* Working data
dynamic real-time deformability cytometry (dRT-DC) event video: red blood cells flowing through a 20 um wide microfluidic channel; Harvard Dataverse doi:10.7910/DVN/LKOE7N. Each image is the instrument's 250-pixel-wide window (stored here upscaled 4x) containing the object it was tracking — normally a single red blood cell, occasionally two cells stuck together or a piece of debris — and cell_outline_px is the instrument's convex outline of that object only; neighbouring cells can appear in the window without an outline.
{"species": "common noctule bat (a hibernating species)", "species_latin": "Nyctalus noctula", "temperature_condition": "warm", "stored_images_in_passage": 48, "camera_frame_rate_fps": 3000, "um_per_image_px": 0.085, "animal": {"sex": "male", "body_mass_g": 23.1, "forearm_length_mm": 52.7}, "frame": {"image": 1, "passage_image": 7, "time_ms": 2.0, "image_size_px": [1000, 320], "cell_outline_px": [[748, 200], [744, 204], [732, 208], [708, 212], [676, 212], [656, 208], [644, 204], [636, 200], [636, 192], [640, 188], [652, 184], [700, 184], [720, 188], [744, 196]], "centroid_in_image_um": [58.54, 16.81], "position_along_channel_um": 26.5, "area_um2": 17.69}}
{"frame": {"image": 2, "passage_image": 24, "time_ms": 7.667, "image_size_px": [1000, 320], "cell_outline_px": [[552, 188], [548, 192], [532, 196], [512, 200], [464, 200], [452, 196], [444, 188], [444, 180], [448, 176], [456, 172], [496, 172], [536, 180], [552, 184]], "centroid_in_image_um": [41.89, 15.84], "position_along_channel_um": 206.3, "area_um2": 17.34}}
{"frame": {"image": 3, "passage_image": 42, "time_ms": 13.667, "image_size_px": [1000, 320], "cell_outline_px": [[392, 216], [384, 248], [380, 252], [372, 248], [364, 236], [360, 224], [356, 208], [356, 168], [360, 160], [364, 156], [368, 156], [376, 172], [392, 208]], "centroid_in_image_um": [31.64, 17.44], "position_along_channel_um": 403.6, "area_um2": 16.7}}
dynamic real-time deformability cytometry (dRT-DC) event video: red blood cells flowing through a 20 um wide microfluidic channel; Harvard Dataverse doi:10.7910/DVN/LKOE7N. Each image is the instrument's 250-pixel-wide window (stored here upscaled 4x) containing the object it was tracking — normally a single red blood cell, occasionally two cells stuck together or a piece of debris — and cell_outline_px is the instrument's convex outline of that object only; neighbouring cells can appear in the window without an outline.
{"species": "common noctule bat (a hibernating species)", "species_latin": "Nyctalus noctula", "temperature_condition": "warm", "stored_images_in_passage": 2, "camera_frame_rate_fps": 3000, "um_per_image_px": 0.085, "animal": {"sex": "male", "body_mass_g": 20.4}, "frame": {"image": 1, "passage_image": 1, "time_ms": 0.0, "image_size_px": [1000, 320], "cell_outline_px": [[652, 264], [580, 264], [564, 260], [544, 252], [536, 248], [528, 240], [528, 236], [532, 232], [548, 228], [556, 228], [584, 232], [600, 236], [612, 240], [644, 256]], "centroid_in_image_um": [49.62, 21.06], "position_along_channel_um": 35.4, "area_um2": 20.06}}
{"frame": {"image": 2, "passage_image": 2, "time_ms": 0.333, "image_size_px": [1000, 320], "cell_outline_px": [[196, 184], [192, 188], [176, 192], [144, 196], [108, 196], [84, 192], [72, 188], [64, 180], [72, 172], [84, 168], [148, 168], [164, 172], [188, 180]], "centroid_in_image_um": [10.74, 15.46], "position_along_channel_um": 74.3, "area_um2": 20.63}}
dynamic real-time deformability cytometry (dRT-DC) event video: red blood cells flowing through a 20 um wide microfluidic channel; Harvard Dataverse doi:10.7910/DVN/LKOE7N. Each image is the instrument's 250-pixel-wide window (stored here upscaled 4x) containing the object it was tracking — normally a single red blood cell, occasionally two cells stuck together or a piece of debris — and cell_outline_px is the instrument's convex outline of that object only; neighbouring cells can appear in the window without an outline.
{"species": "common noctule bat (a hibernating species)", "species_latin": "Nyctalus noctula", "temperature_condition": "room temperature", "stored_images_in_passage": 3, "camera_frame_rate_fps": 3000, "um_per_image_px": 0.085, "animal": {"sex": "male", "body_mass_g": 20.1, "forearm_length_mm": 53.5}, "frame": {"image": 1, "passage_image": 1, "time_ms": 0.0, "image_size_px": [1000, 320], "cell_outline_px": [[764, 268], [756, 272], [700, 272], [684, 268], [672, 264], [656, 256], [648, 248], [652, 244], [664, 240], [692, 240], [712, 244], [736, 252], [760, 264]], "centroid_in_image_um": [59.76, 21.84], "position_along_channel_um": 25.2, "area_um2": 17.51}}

* Goal
Reproduce every line of the data verbatim.

* Exercise result
dynamic real-time deformability cytometry (dRT-DC) event video: red blood cells flowing through a 20 um wide microfluidic channel; Harvard Dataverse doi:10.7910/DVN/LKOE7N. Each image is the instrument's 250-pixel-wide window (stored here upscaled 4x) containing the object it was tracking — normally a single red blood cell, occasionally two cells stuck together or a piece of debris — and cell_outline_px is the instrument's convex outline of that object only; neighbouring cells can appear in the window without an outline.
{"species": "common noctule bat (a hibernating species)", "species_latin": "Nyctalus noctula", "temperature_condition": "warm", "stored_images_in_passage": 48, "camera_frame_rate_fps": 3000, "um_per_image_px": 0.085, "animal": {"sex": "male", "body_mass_g": 23.1, "forearm_length_mm": 52.7}, "frame": {"image": 1, "passage_image": 7, "time_ms": 2.0, "image_size_px": [1000, 320], "cell_outline_px": [[748, 200], [744, 204], [732, 208], [708, 212], [676, 212], [656, 208], [644, 204], [636, 200], [636, 192], [640, 188], [652, 184], [700, 184], [720, 188], [744, 196]], "centroid_in_image_um": [58.54, 16.81], "position_along_channel_um": 26.5, "area_um2": 17.69}}
{"frame": {"image": 2, "passage_image": 24, "time_ms": 7.667, "image_size_px": [1000, 320], "cell_outline_px": [[552, 188], [548, 192], [532, 196], [512, 200], [464, 200], [452, 196], [444, 188], [444, 180], [448, 176], [456, 172], [496, 172], [536, 180], [552, 184]], "centroid_in_image_um": [41.89, 15.84], "position_along_channel_um": 206.3, "area_um2": 17.34}}
{"frame": {"image": 3, "passage_image": 42, "time_ms": 13.667, "image_size_px": [1000, 320], "cell_outline_px": [[392, 216], [384, 248], [380, 252], [372, 248], [364, 236], [360, 224], [356, 208], [356, 168], [360, 160], [364, 156], [368, 156], [376, 172], [392, 208]], "centroid_in_image_um": [31.64, 17.44], "position_along_channel_um": 403.6, "area_um2": 16.7}}
dynamic real-time deformability cytometry (dRT-DC) event video: red blood cells flowing through a 20 um wide microfluidic channel; Harvard Dataverse doi:10.7910/DVN/LKOE7N. Each image is the instrument's 250-pixel-wide window (stored here upscaled 4x) containing the object it was tracking — normally a single red blood cell, occasionally two cells stuck together or a piece of debris — and cell_outline_px is the instrument's convex outline of that object only; neighbouring cells can appear in the window without an outline.
{"species": "common noctule bat (a hibernating species)", "species_latin": "Nyctalus noctula", "temperature_condition": "warm", "stored_images_in_passage": 2, "camera_frame_rate_fps": 3000, "um_per_image_px": 0.085, "animal": {"sex": "male", "body_mass_g": 20.4}, "frame": {"image": 1, "passage_image": 1, "time_ms": 0.0, "image_size_px": [1000, 320], "cell_outline_px": [[652, 264], [580, 264], [564, 260], [544, 252], [536, 248], [528, 240], [528, 236], [532, 232], [548, 228], [556, 228], [584, 232], [600, 236], [612, 240], [644, 256]], "centroid_in_image_um": [49.62, 21.06], "position_along_channel_um": 35.4, "area_um2": 20.06}}
{"frame": {"image": 2, "passage_image": 2, "time_ms": 0.333, "image_size_px": [1000, 320], "cell_outline_px": [[196, 184], [192, 188], [176, 192], [144, 196], [108, 196], [84, 192], [72, 188], [64, 180], [72, 172], [84, 168], [148, 168], [164, 172], [188, 180]], "centroid_in_image_um": [10.74, 15.46], "position_along_channel_um": 74.3, "area_um2": 20.63}}
dynamic real-time deformability cytometry (dRT-DC) event video: red blood cells flowing through a 20 um wide microfluidic channel; Harvard Dataverse doi:10.7910/DVN/LKOE7N. Each image is the instrument's 250-pixel-wide window (stored here upscaled 4x) containing the object it was tracking — normally a single red blood cell, occasionally two cells stuck together or a piece of debris — and cell_outline_px is the instrument's convex outline of that object only; neighbouring cells can appear in the window without an outline.
{"species": "common noctule bat (a hibernating species)", "species_latin": "Nyctalus noctula", "temperature_condition": "room temperature", "stored_images_in_passage": 3, "camera_frame_rate_fps": 3000, "um_per_image_px": 0.085, "animal": {"sex": "male", "body_mass_g": 20.1, "forearm_length_mm": 53.5}, "frame": {"image": 1, "passage_image": 1, "time_ms": 0.0, "image_size_px": [1000, 320], "cell_outline_px": [[764, 268], [756, 272], [700, 272], [684, 268], [672, 264], [656, 256], [648, 248], [652, 244], [664, 240], [692, 240], [712, 244], [736, 252], [760, 264]], "centroid_in_image_um": [59.76, 21.84], "position_along_channel_um": 25.2, "area_um2": 17.51}}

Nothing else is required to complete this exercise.